One finding that will be picked up by the U.K. media is that 50 percent of German Internet companies are already profitable, while only 26 percent of similar British firms are making a profit.
"What we're witnessing is dotcoms throughout Europe beginning to take proactive steps to consolidate their position and regain the confidence of the market, including fundamental business restructuring or seeking appropriate merger partners," said Ellis.
He added that the improving burn rates indicate that management teams are focusing not only on cash management but also on bringing forward their breakeven points. This way they could take control of their own destinies, said Ellis.
According to the report, Germany is becoming the dominant Internet economy in Europe with 45 percent of the whole market capitalization. It also has 56 of the top 150 companies, and has attracted 34 percent of the funds raised since the beginning of the year.
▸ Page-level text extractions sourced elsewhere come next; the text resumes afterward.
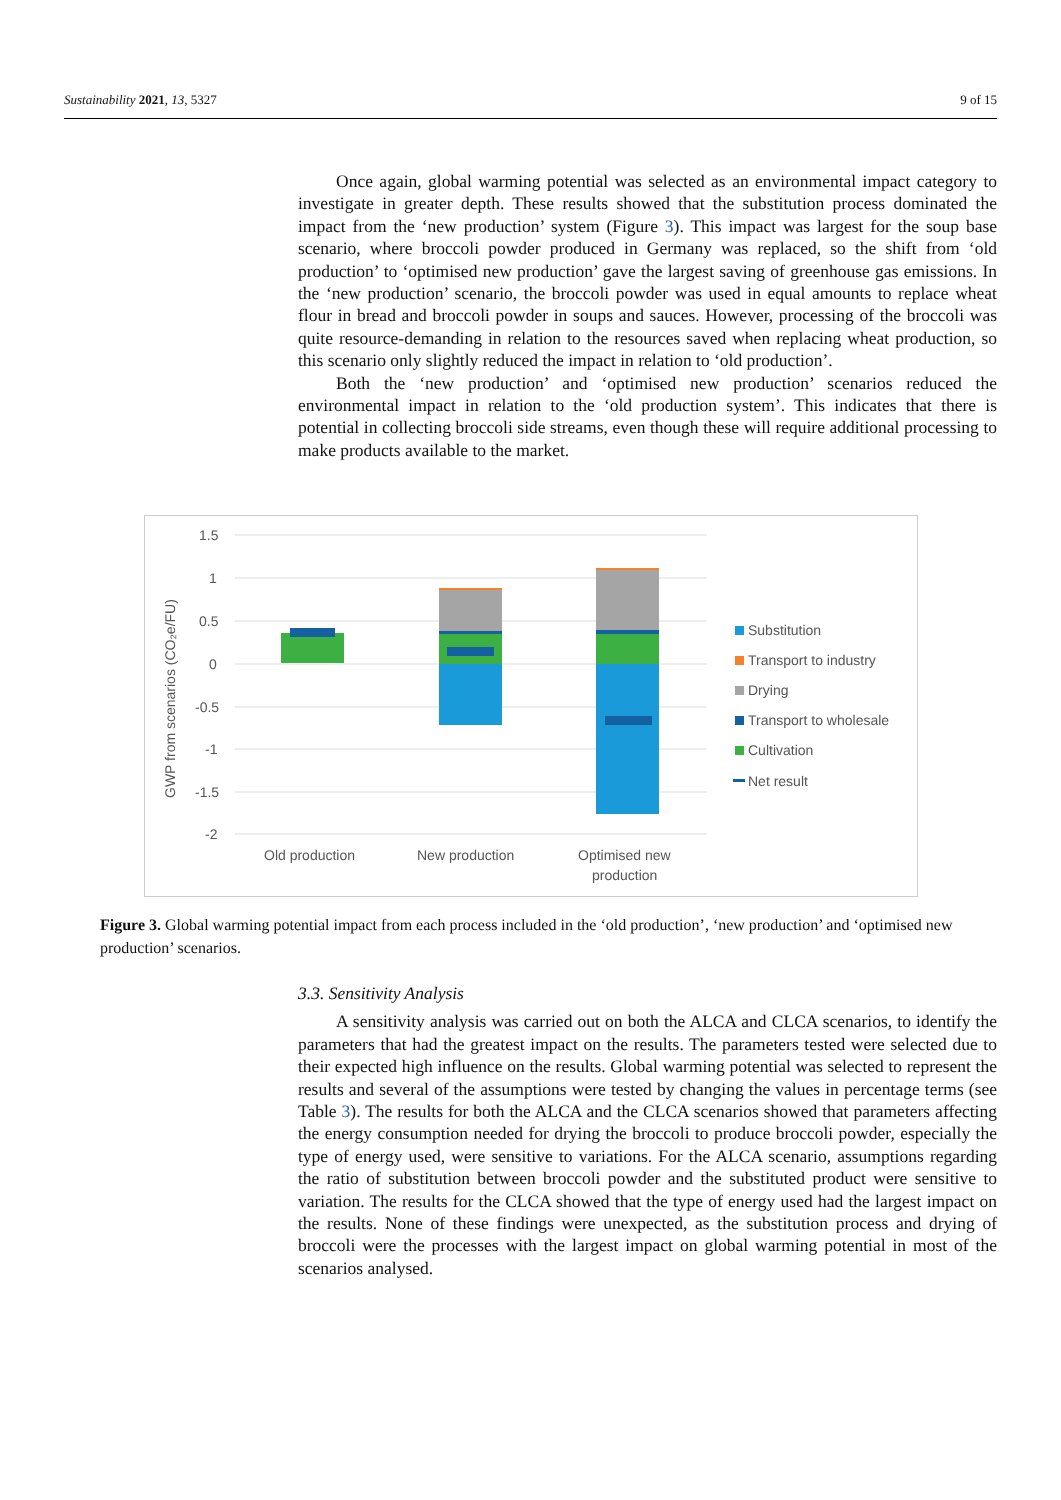Sustainability 2021, 13, 5327 9 of 15
Once again, global warming potential was selected as an environmental impact category to investigate in greater depth. These results showed that the substitution process dominated the impact from the ‘new production’ system (Figure 3). This impact was largest for the soup base scenario, where broccoli powder produced in Germany was replaced, so the shift from ‘old production’ to ‘optimised new production’ gave the largest saving of greenhouse gas emissions. In the ‘new production’ scenario, the broccoli powder was used in equal amounts to replace wheat flour in bread and broccoli powder in soups and sauces. However, processing of the broccoli was quite resource-demanding in relation to the resources saved when replacing wheat production, so this scenario only slightly reduced the impact in relation to ‘old production’.
Both the ‘new production’ and ‘optimised new production’ scenarios reduced the environmental impact in relation to the ‘old production system’. This indicates that there is potential in collecting broccoli side streams, even though these will require additional processing to make products available to the market.
GWP from scenarios (CO₂e/FU)
1.5
1
0.5
0
-0.5
-1
-1.5
-2
Old production
New production
Optimised new
production
Substitution
Transport to industry
Drying
Transport to wholesale
Cultivation
Net result
Figure 3. Global warming potential impact from each process included in the ‘old production’, ‘new production’ and ‘optimised new production’ scenarios.
3.3. Sensitivity Analysis
A sensitivity analysis was carried out on both the ALCA and CLCA scenarios, to identify the parameters that had the greatest impact on the results. The parameters tested were selected due to their expected high influence on the results. Global warming potential was selected to represent the results and several of the assumptions were tested by changing the values in percentage terms (see Table 3). The results for both the ALCA and the CLCA scenarios showed that parameters affecting the energy consumption needed for drying the broccoli to produce broccoli powder, especially the type of energy used, were sensitive to variations. For the ALCA scenario, assumptions regarding the ratio of substitution between broccoli powder and the substituted product were sensitive to variation. The results for the CLCA showed that the type of energy used had the largest impact on the results. None of these findings were unexpected, as the substitution process and drying of broccoli were the processes with the largest impact on global warming potential in most of the scenarios analysed.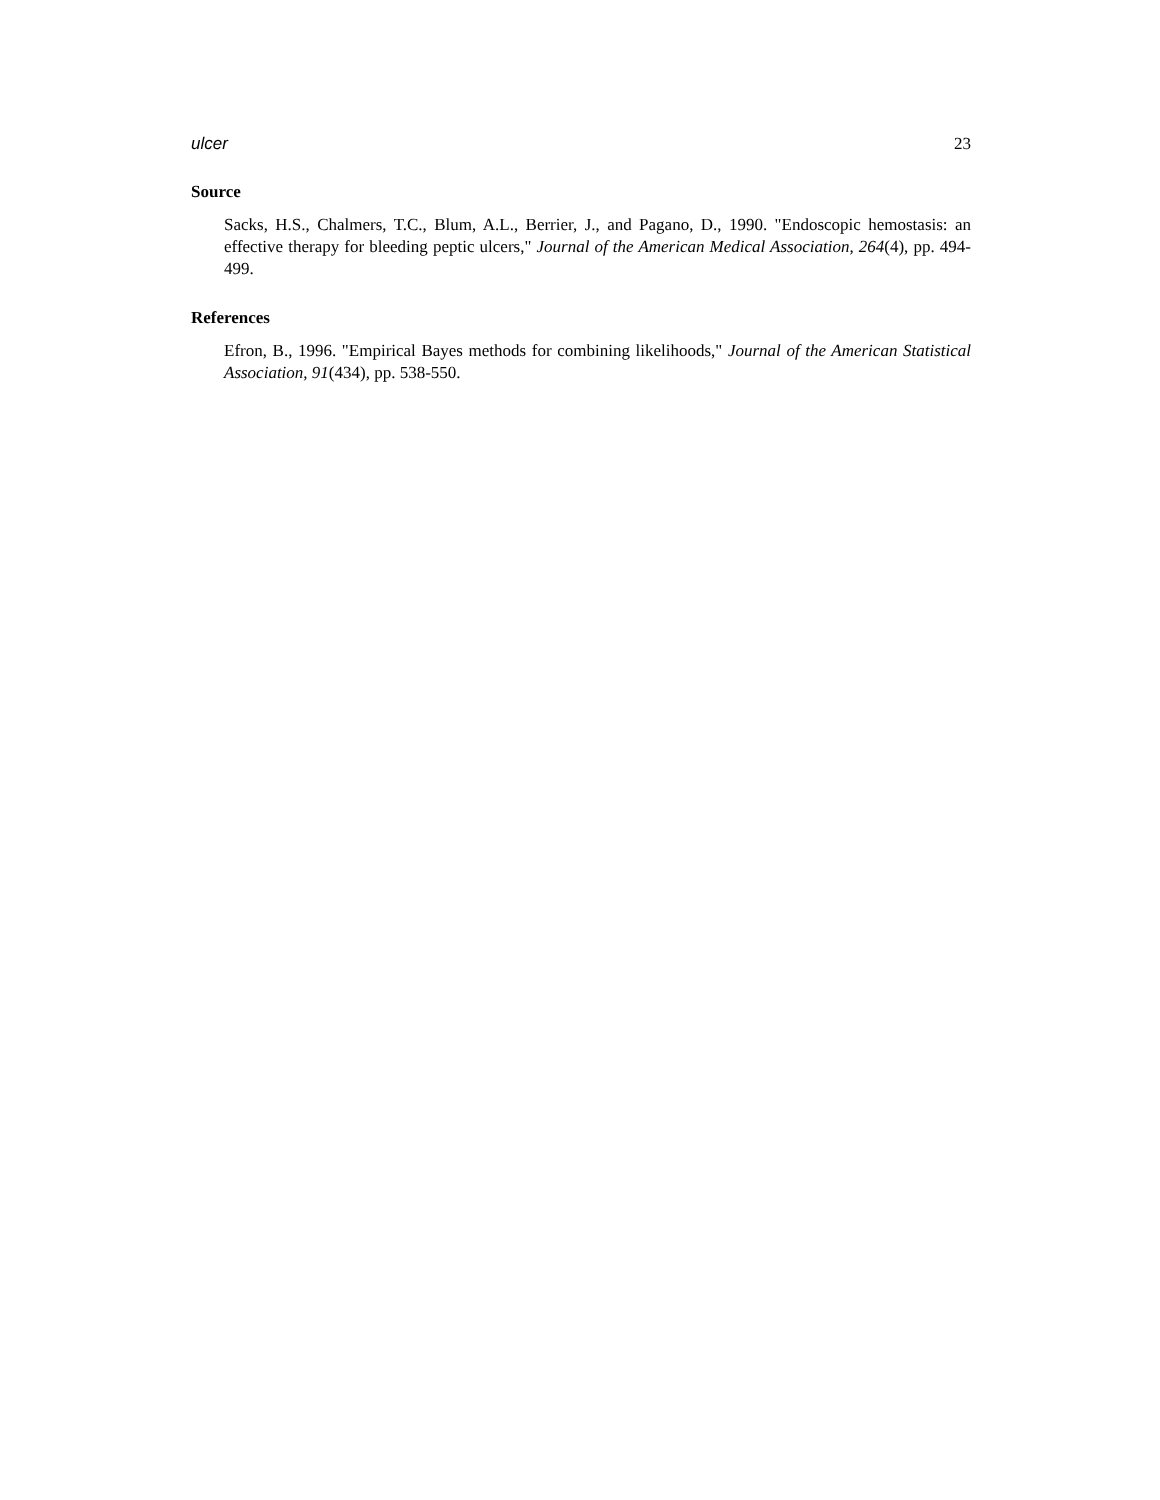ulcer 23
Source
Sacks, H.S., Chalmers, T.C., Blum, A.L., Berrier, J., and Pagano, D., 1990. "Endoscopic hemostasis: an effective therapy for bleeding peptic ulcers," Journal of the American Medical Association, 264(4), pp. 494-499.
References
Efron, B., 1996. "Empirical Bayes methods for combining likelihoods," Journal of the American Statistical Association, 91(434), pp. 538-550.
In second place is the U.K., with 35 of the top 150 and 16 percent of market capitalization. The Netherlands and France follow behind -- although several observers have reported very strong Internet growth in France in recent weeks.
As for share performance, that is a less encouraging story. The fact is: since January this year the PricewaterhouseCoopers Internet 150 has underperformed the Nasdaq, TechMARK and the FTSE 100. Since March it has dropped over 100 points.
"The current market view of the dotcom sector is at odds with the strong performance enjoyed by sub-sectors such as software and infrastructure," said Ellis.
Investors have been strongly influenced by a few high profile insolvencies, according to the analysts. By contrast, in the software and infrastructure sector -- which has been free of major collapses -- stocks have increased in value by 60 percent this year.
The report comes from PricewaterhouseCoopers Business Recovery Services, the branch of the global professional services organization which deals with under-performing businesses.